→ Material supplied:
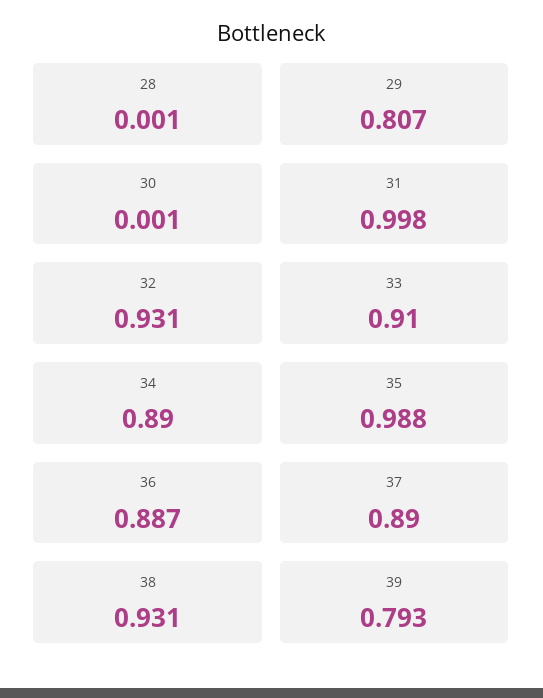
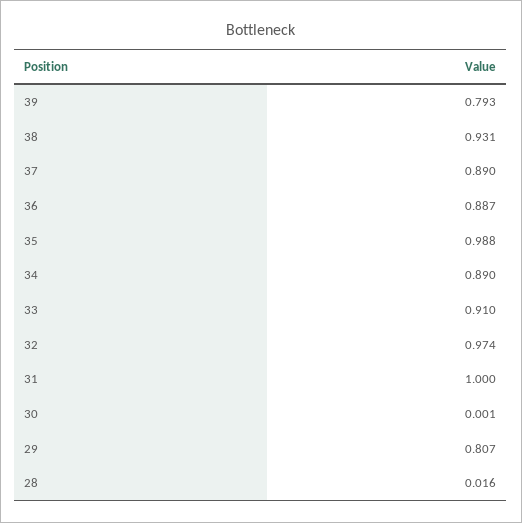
  {
-   "28": 0.001,
+   "28": 0.016,
    "29": 0.807,
    "30": 0.001,
-   "31": 0.998,
+   "31": 1,
-   "32": 0.931,
+   "32": 0.974,
    "33": 0.91,
    "34": 0.89,
    "35": 0.988,
    "36": 0.887,
    "37": 0.89,
    "38": 0.931,
    "39": 0.793
  }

→ Prompt:
A word-for-word restatement of all the lines above is needed, with the pictures omitted.

→ Task response:
  {
-   "28": 0.001,
+   "28": 0.016,
    "29": 0.807,
    "30": 0.001,
-   "31": 0.998,
+   "31": 1,
-   "32": 0.931,
+   "32": 0.974,
    "33": 0.91,
    "34": 0.89,
    "35": 0.988,
    "36": 0.887,
    "37": 0.89,
    "38": 0.931,
    "39": 0.793
  }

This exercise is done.